Manufacturing destinations across the globe have had a tough time in the last few months and it’s still continuing. The global outbreak of COVID-19 left a trail of devastation in its wake, impacting all the apparel manufacturing and sourcing hubs, big and small, alike.
One such up-and-coming hub that holds a lot of promise is Cambodia. Nestled between Thailand and Vietnam – a dominant force in the world of apparel manufacturing and exports – Cambodia’s more than 800,000 people in a country of 16 million are employed in this industry, which coincidentally generates around 40 per cent of Cambodia’s economic output and 80 per cent of its exports.
However, the large-scale order cancellations by the global buyers did a lot of harm to Cambodia’s apparel sector, akin to what they did to other established players like China, Bangladesh and Vietnam, the repercussions of which, industry insiders feel will be felt in Cambodia for a long, long time to come.
“We only get paid when the clothes are delivered. We have zero income and zero cash flow now,” said Ken Loo, Secretary-General of the Garment Manufacturers Association in Cambodia, adding, “Buyers are not following the terms of the contract. How many companies do you think can last long with a cash flow of zero? Even the largest airlines in the world say they can go bankrupt without Government support. That is what we are facing.”
Around 500 garment manufacturing units will have to suspend operations soon, which is in addition to the 100 units that have already shut shops, Ken expressed apprehensions, if things don’t improve soon.
And for those that have work orders to act upon, availability of raw materials has also emerged as a big concern. Around 60 per cent of raw materials coming in from China, the months long disruption of work in China following the outbreak of the pandemic there, virtually disrupted the entire supply chain that had left garment manufacturing units in Cambodia in a limbo.
Business aspect aside, the livelihood of the garment workers is also at stake now! The saving grace is work has resumed in China and things might soon turn for good for Cambodia. But that does not seem to hold much promise for the workers, at least for now.
As per the Government’s mandate, most of the garment workers have to make do with US $ 70 monthly wages still, which is around one-third of the minimum wages. According to instructions issued by the Government on 7 April, workers from factories that temporarily suspend their production with authorisation will receive US $ 70 per month (US $ 40 from the Government and another US $ 30 from the employer) for 2 months, from 10 April 2020.

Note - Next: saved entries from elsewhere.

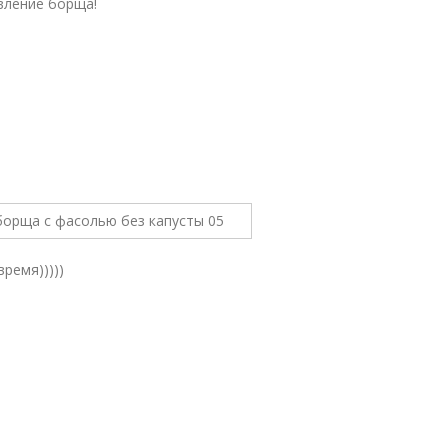
вление борща!
ремя)))))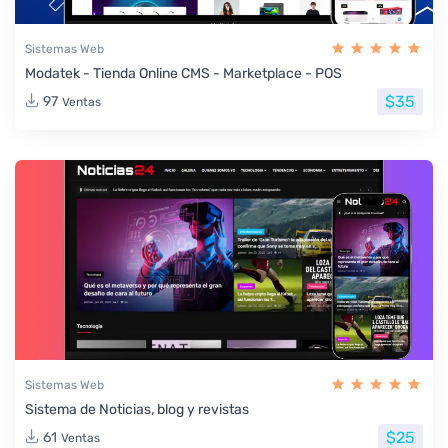
Sistemas Web
Modatek - Tienda Online CMS - Marketplace - POS
$35
97
Ventas
Sistemas Web
Sistema de Noticias, blog y revistas
$25
61
Ventas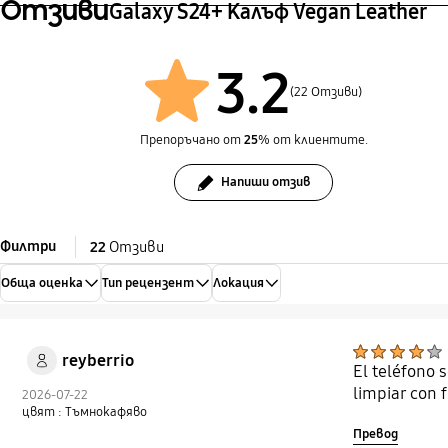
Отзиви
Galaxy S24+ Калъф Vegan Leather
3.2
(22 Отзиви)
Препоръчано от
25
% от клиентите.
Напиши отзив
Филтри
22
Отзиви
Обща оценка
Тип рецензент
Локация
reyberrio
El teléfono 
limpiar con 
2026-07-22
цвят : Тъмнокафяво
Превод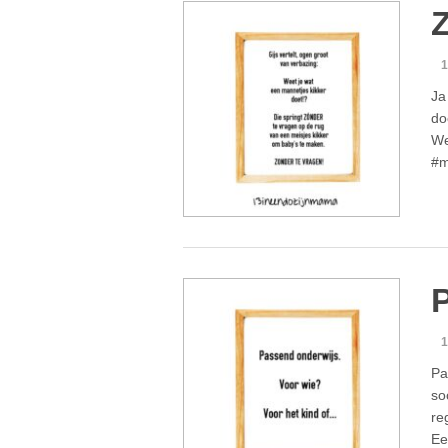
Z
1
Ja
do
We
#m
1
Pa
so
re
Ee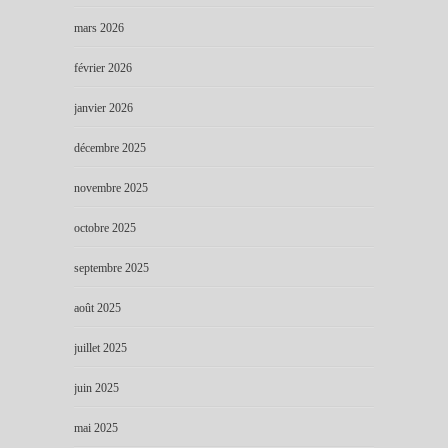
mars 2026
février 2026
janvier 2026
décembre 2025
novembre 2025
octobre 2025
septembre 2025
août 2025
juillet 2025
juin 2025
mai 2025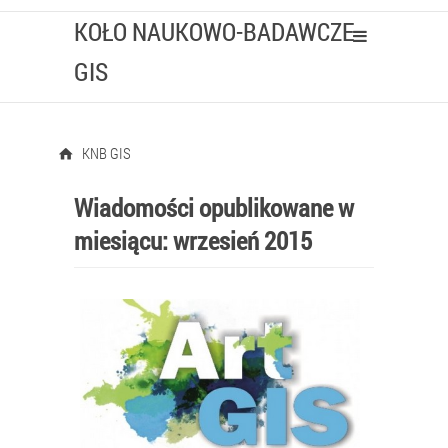
KOŁO NAUKOWO-BADAWCZE
GIS
KNB GIS
Wiadomości opublikowane w
miesiącu:
wrzesień 2015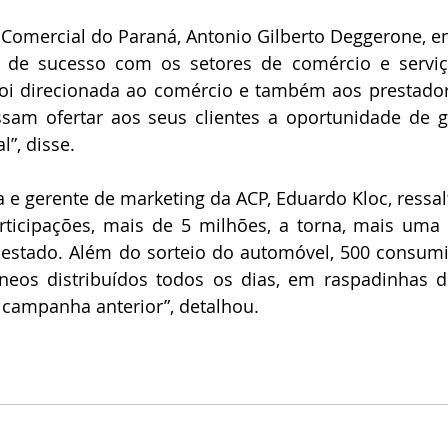
Comercial do Paraná, Antonio Gilberto Deggerone, enf
de sucesso com os setores de comércio e serviço
i direcionada ao comércio e também aos prestador
ssam ofertar aos seus clientes a oportunidade de g
”, disse.
 gerente de marketing da ACP, Eduardo Kloc, ressal
ticipações, mais de 5 milhões, a torna, mais uma v
estado. Além do sorteio do automóvel, 500 consumi
eos distribuídos todos os dias, em raspadinhas dig
campanha anterior”, detalhou.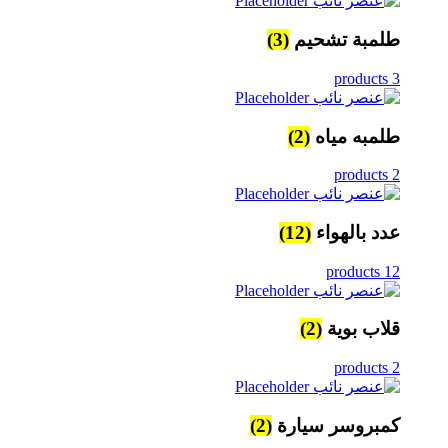
طلمبة تشحيم
(3)
3 products
طلمبه مياه
(2)
2 products
عدد بالهواء
(12)
12 products
قلاب بوية
(2)
2 products
كمبروسر سيارة
(2)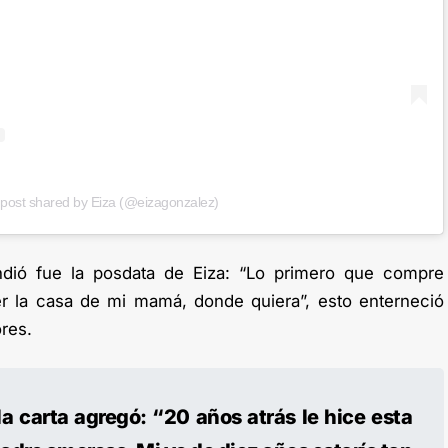
 post shared by Eiza (@eizagonzalez)
ió fue la posdata de Eiza: “Lo primero que compre
r la casa de mi mamá, donde quiera”, esto enterneció
res.
la carta agregó: “20 años atrás le hice esta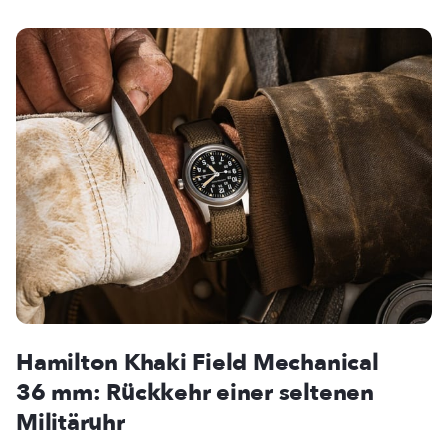
Hamilton Khaki Field Mechanical
36 mm: Rückkehr einer seltenen
Militäruhr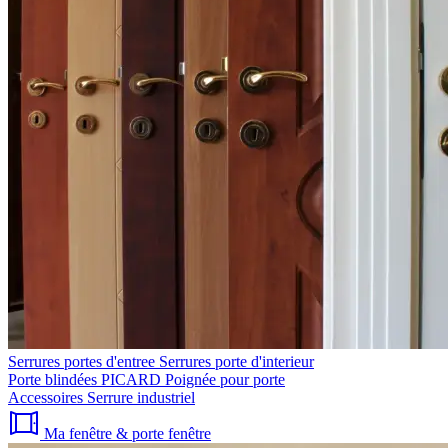
Serrures portes d'entree
Serrures porte d'interieur
Porte blindées PICARD
Poignée pour porte
Accessoires
Serrure industriel
Ma fenêtre & porte fenêtre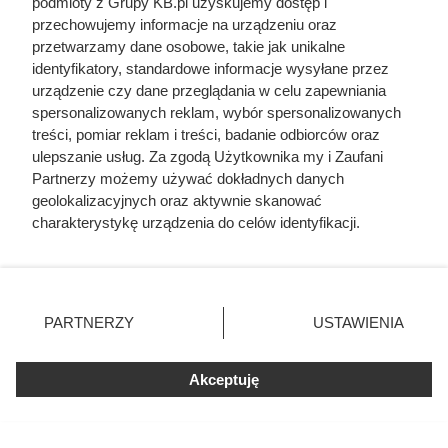
podmioty z Grupy KB.pl uzyskujemy dostęp i
przechowujemy informacje na urządzeniu oraz
przetwarzamy dane osobowe, takie jak unikalne
identyfikatory, standardowe informacje wysyłane przez
urządzenie czy dane przeglądania w celu zapewniania
spersonalizowanych reklam, wybór spersonalizowanych
Odpowiednia temperatura w poszczególnych pomieszczeniach
treści, pomiar reklam i treści, badanie odbiorców oraz
zapewnia oszczędności pelletu, fot. studio v-zwoelf
ulepszanie usług. Za zgodą Użytkownika my i Zaufani
Partnerzy możemy używać dokładnych danych
geolokalizacyjnych oraz aktywnie skanować
charakterystykę urządzenia do celów identyfikacji.
Ponieważ cenimy Twoją prywatność, prosimy o zgodę na
korzystanie z tych technologii poprzez kliknięcie
„Akceptuję”. Zgoda jest dobrowolna i zawsze możesz ją
zmienić/wycofać klikając przycisk ustawień prywatności
PARTNERZY
USTAWIENIA
znajdujący się w lewym dolnym rogu strony. Niektóre
rodzaje przetwarzania danych nie wymagają zgody
użytkownika, ale masz prawo sprzeciwić się takiemu
Akceptuję
przetwarzaniu. Preferencje będą miały zastosowania tylko
na tej witrynie.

“I don’t have any savings… I don’t know what to do when I’m not working,” lamented a female garment worker who works for a factory that caters to some prominent retailers in the West.

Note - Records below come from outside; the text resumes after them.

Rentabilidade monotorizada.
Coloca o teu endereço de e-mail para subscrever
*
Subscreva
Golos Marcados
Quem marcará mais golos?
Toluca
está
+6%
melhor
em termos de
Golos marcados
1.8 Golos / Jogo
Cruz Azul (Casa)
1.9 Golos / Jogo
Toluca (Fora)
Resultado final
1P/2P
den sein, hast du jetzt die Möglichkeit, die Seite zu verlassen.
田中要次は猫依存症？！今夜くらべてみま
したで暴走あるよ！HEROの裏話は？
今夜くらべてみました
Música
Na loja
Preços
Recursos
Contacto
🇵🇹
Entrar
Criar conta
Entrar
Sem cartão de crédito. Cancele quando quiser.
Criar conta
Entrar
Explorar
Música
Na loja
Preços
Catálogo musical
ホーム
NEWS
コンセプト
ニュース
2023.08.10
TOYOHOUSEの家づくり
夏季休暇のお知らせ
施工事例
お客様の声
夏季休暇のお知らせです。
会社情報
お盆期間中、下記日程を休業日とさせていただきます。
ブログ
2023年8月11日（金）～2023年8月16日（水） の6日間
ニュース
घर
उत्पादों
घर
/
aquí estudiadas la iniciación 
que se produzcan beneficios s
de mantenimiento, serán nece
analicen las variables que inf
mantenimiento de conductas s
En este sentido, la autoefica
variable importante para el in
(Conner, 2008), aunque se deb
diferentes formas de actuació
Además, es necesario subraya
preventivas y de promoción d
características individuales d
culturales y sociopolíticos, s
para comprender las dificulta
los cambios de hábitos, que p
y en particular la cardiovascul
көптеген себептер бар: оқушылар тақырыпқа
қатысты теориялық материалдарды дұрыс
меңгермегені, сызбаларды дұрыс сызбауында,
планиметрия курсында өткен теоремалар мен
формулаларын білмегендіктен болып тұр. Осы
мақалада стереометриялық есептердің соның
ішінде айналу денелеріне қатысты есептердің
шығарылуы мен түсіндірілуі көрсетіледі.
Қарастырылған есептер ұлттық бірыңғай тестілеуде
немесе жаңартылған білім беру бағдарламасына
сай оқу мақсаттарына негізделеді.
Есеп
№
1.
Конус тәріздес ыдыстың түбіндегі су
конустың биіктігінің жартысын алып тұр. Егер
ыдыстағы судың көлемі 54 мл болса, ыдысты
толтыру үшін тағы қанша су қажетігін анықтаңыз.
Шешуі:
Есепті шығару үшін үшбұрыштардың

Exacerbating the problems is work order cancellations by the buyers, felt groups like Human Rights Watch, which has called upon the buyers from across geographical locations to support workers in the major garment-producing nations such as Bangladesh, Myanmar and Cambodia.
As per Heng Sour, the spokesperson for the Cambodian Labour Ministry, around 130 footwear and apparel factories have already laid off around 100,000 workers. Now it has emerged that more than 2,000 garment workers further have been suspended from a factory in Svay Rieng province for 2 months, with the company saying it cut employees because the factory had received no orders from buyers amidst the COVID-19 economic downturn. Pum Sokunthy, Deputy President of the local chapter of the Collective Union of Movement of Workers, said You Li International (Cambodia) Garment in Bavet City suspended the workers from 1 May to 30 June.
The challenge for Cambodia could not have come at a more trying situation than when it is threatened with the withdrawal of trade privileges under the “Everything But Arms” scheme that gives them preferential access to the EU market for products other than weapons. As per reports, the EU plans to withdraw those advantages for Cambodia, which are worth about one-fifth of the billion euros (US $ 1.1 billion) of its exports to the bloc each year, because of concerns about its poor record in human and labour rights.
Meanwhile, amidst the reports of more and more garment workers being laid off from work, Meas Soksensan, the spokesman for the Ministry of Economy and Finance (MEF), said that the exact amount of expenditure for the unemployed has yet to be calculated.
“We are making new assessments and we will announce the results soon,” said Meas, adding that the MEF is ready to provide money upon request. “We have enough of a budget to solve the issue, so there is no need to worry. We will release it on time when requested.”
We hope that the Government and the stakeholders are able to find out a solution soon; else, it could be a case of too little, too late for the industry.